When you use Dataproc Serverless, data is stored on disks on the underlying serverless infrastructure and in a Cloud Storage staging bucket. This data is encrypted using a Google-generated data encryption key (DEK) and key encryption key (KEK). You can use a customer-managed encryption key (CMEK) to create, use, and revoke the key encryption key (KEK). Google retains control over the data encryption key (DEK).
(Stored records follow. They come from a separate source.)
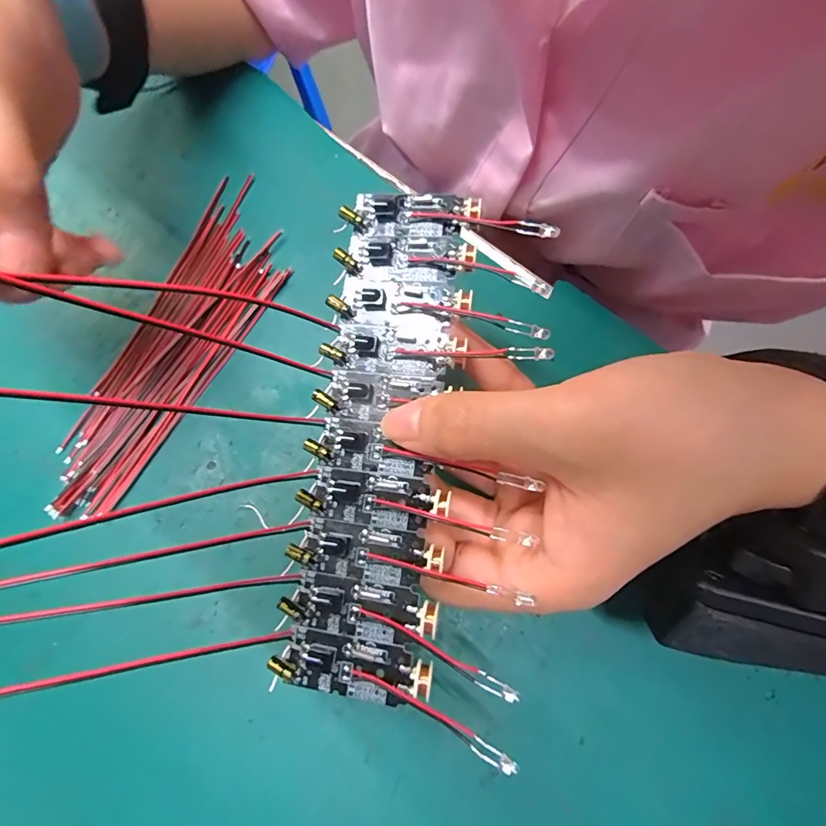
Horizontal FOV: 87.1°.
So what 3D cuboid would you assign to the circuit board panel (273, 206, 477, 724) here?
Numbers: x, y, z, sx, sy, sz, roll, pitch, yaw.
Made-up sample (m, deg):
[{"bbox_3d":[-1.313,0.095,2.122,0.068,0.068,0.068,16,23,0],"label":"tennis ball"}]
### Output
[{"bbox_3d":[-0.010,0.003,0.135,0.043,0.010,0.153,7,81,1],"label":"circuit board panel"}]

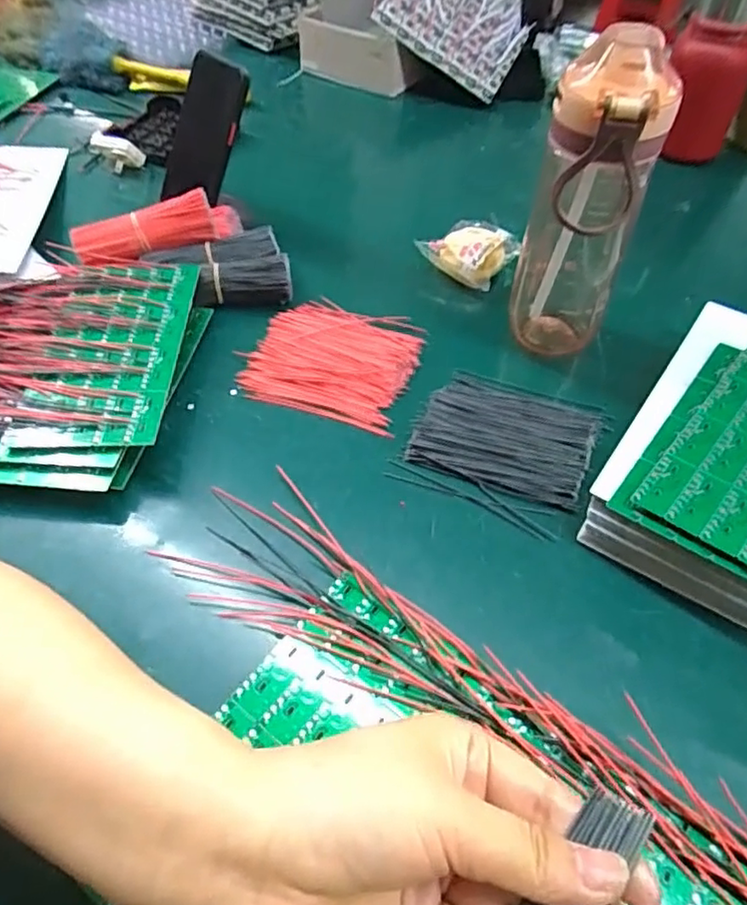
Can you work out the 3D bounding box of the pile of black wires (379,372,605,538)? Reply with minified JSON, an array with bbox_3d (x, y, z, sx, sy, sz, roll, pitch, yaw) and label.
[{"bbox_3d":[0.093,-0.008,0.439,0.118,0.017,0.121,23,55,16],"label":"pile of black wires"}]

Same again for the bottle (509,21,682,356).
[{"bbox_3d":[0.145,-0.164,0.429,0.074,0.220,0.082,21,54,15],"label":"bottle"}]

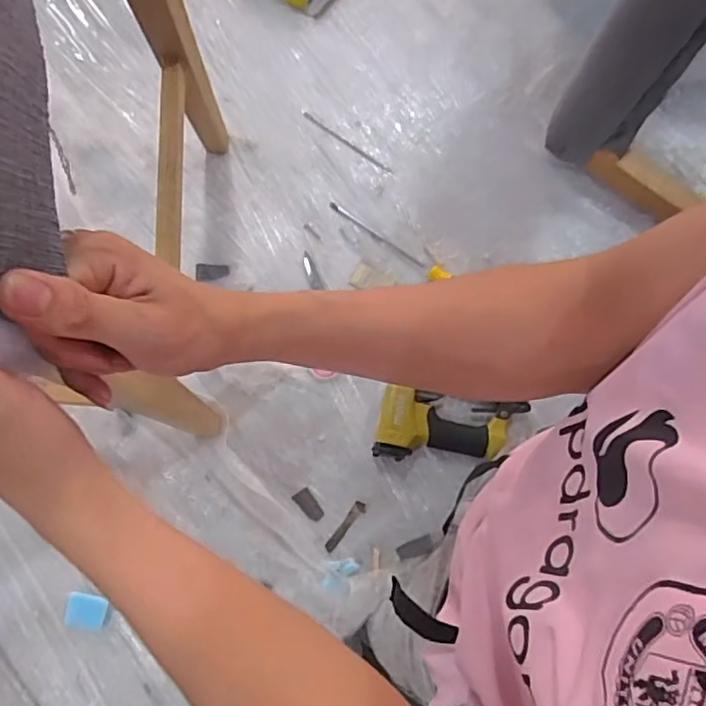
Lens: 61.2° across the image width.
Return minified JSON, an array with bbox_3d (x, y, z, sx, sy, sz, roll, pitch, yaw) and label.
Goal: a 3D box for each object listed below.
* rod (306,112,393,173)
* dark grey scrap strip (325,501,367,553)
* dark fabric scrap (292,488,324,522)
[{"bbox_3d":[-0.008,-0.322,0.911,0.165,0.005,0.011,37,78,8],"label":"rod"},{"bbox_3d":[-0.010,0.228,0.782,0.016,0.012,0.076,37,78,8],"label":"dark grey scrap strip"},{"bbox_3d":[-0.058,0.202,0.792,0.023,0.005,0.046,-38,79,-10],"label":"dark fabric scrap"}]

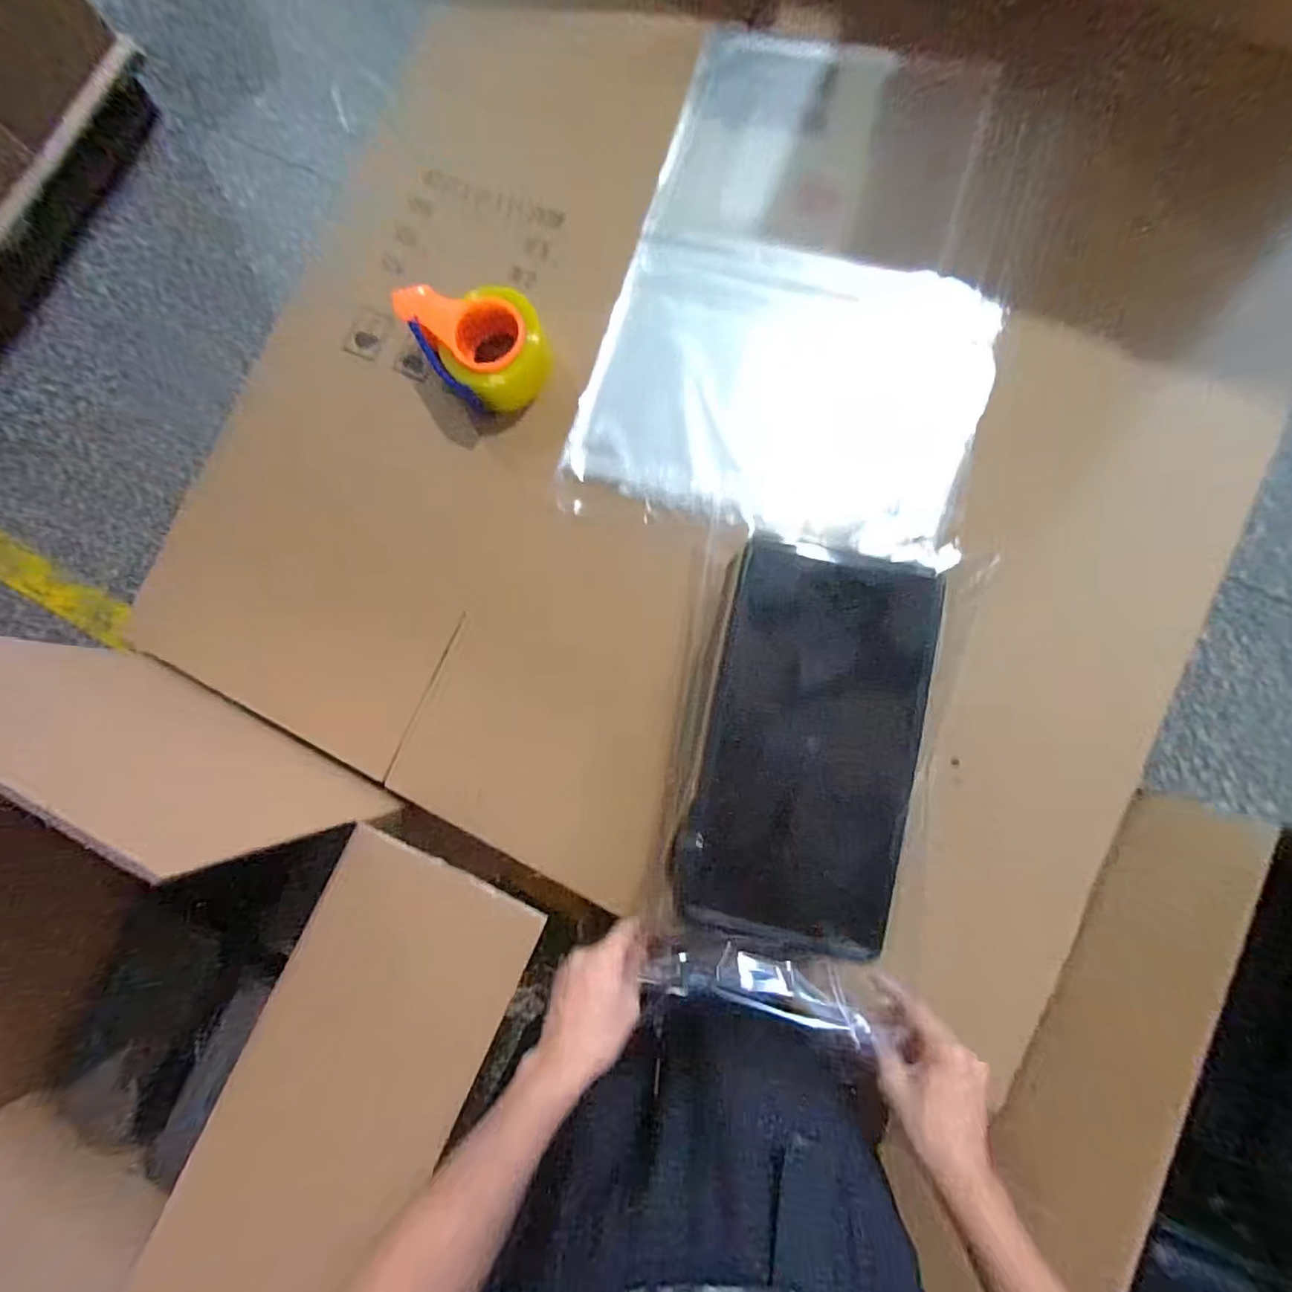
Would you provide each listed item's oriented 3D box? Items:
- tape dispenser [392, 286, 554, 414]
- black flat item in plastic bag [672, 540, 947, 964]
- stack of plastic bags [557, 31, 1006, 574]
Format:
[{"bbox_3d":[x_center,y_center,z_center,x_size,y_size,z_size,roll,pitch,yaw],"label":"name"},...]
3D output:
[{"bbox_3d":[-0.181,-0.335,0.623,0.118,0.062,0.167,-40,82,-1],"label":"tape dispenser"},{"bbox_3d":[0.124,0.076,0.442,0.160,0.023,0.295,12,85,6],"label":"black flat item in plastic bag"},{"bbox_3d":[0.168,-0.380,0.609,0.392,0.034,0.555,13,85,6],"label":"stack of plastic bags"}]

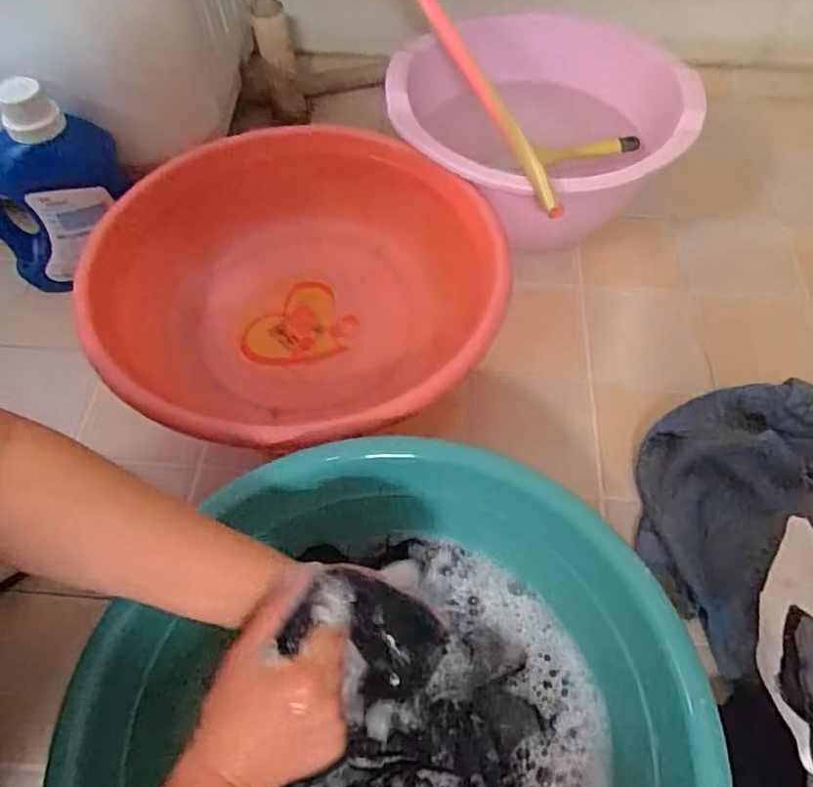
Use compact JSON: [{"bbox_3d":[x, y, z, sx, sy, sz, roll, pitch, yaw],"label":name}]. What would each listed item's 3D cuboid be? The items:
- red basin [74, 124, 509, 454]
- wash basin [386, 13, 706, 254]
[{"bbox_3d":[-0.115,-0.125,0.730,0.446,0.116,0.437,-41,65,-20],"label":"red basin"},{"bbox_3d":[0.167,-0.371,0.874,0.399,0.158,0.364,-1,58,2],"label":"wash basin"}]

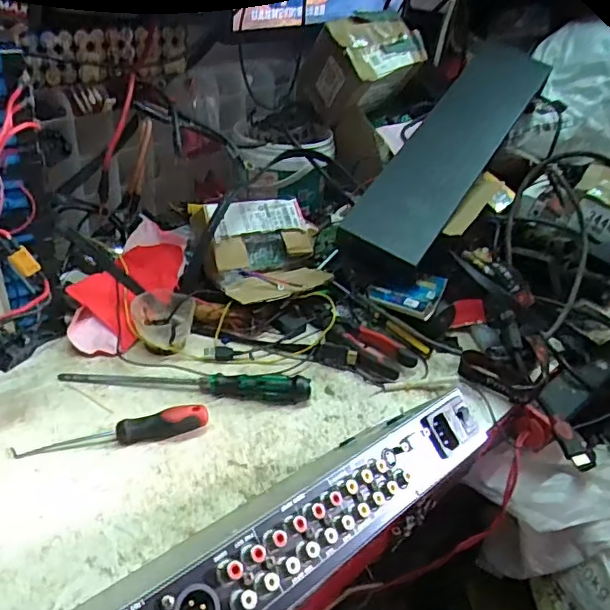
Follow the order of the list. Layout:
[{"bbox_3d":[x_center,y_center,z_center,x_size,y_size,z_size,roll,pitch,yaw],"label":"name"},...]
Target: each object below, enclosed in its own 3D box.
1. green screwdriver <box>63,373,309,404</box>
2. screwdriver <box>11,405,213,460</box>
[{"bbox_3d":[-0.114,0.072,0.544,0.237,0.025,0.023,7,35,0],"label":"green screwdriver"},{"bbox_3d":[-0.164,0.110,0.481,0.160,0.025,0.023,-6,37,-17],"label":"screwdriver"}]

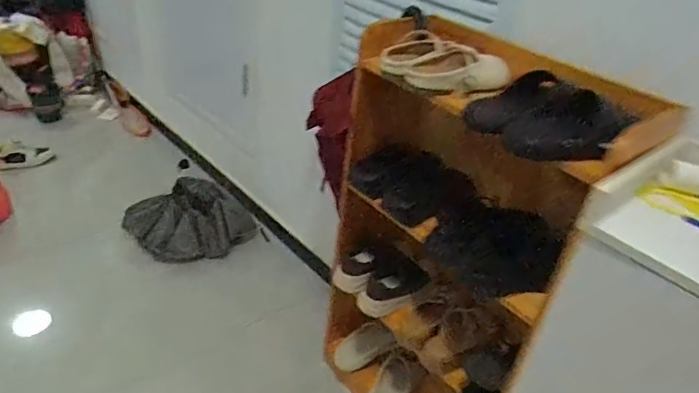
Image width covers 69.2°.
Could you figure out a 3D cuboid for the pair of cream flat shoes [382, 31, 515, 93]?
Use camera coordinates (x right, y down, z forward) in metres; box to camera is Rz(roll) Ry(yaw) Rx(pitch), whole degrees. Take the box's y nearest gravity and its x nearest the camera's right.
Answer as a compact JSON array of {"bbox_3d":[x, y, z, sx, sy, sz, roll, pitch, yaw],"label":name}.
[{"bbox_3d":[0.199,-0.270,1.059,0.244,0.077,0.120,31,39,30],"label":"pair of cream flat shoes"}]

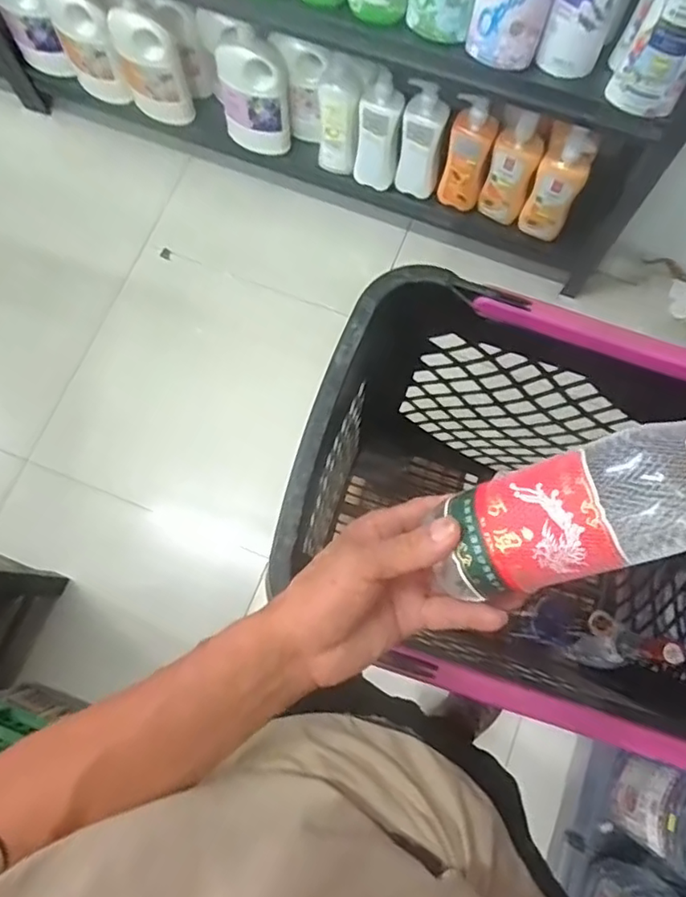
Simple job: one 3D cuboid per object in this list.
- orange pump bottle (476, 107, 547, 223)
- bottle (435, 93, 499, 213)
[{"bbox_3d":[0.336,-0.550,1.188,0.086,0.221,0.070,17,76,5],"label":"orange pump bottle"},{"bbox_3d":[0.253,-0.595,1.217,0.085,0.233,0.064,17,76,5],"label":"bottle"}]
For more information on Google data encryption keys, see Default encryption at Rest.

Use CMEK

Follow the steps in this section to use CMEK to encrypt data that Dataproc Serverless writes to persistent disk and to the Dataproc staging bucket.

  1. Create a key using the Cloud Key Management Service (Cloud KMS).

  2. Copy the resource name.

    Copy the resource name.
    The resource name is is constructed as follows:

    projects/PROJECT_ID/locations/REGION/keyRings/KEY_RING_NAME/cryptoKeys/KEY_NAME
    
  3. Enable the Compute Engine, Dataproc, and Cloud Storage Service Agent service accounts to use your key:

    1. See Protect resources by using Cloud KMS keys > Required Roles to assign the Cloud KMS CryptoKey Encrypter/Decrypter role to the Compute Engine Service Agent service account. If this service account is not listed on the IAM page in Google Cloud console, click Include Google-provided role grants to list it.
    2. Assign the Cloud KMS CryptoKey Encrypter/Decrypter role to the Dataproc Service Agent service account. You can use the Google Cloud CLI to assign the role:

       gcloud projects add-iam-policy-binding KMS_PROJECT_ID \
       --member serviceAccount:service-PROJECT_NUMBER@dataproc-accounts.iam.gserviceaccount.com \
       --role roles/cloudkms.cryptoKeyEncrypterDecrypter
      

      Replace the following:

      KMS_PROJECT_ID: the ID of your Google Cloud project that runs Cloud KMS. This project can also be the project that runs Dataproc resources.

      PROJECT_NUMBER: the project number (not the project ID) of your Google Cloud project that runs Dataproc resources.

    3. Enable the Cloud KMS API on the project that runs Dataproc Serverless resources.

    4. If the Dataproc Service Agent role is not attached to the Dataproc Service Agent service account, then add the serviceusage.services.use permission to the custom role attached to the Dataproc Service Agent service account. If the Dataproc Service Agent role is attached to the Dataproc Service Agent service account, you can skip this step.

    5. Follow the steps to add your key on the bucket.

  4. When you submit a batch workload:

    1. Specify your key in the Batch kmsKey parameter.
    2. Specify the name of your Cloud Storage bucket in the Batch stagingBucket parameter.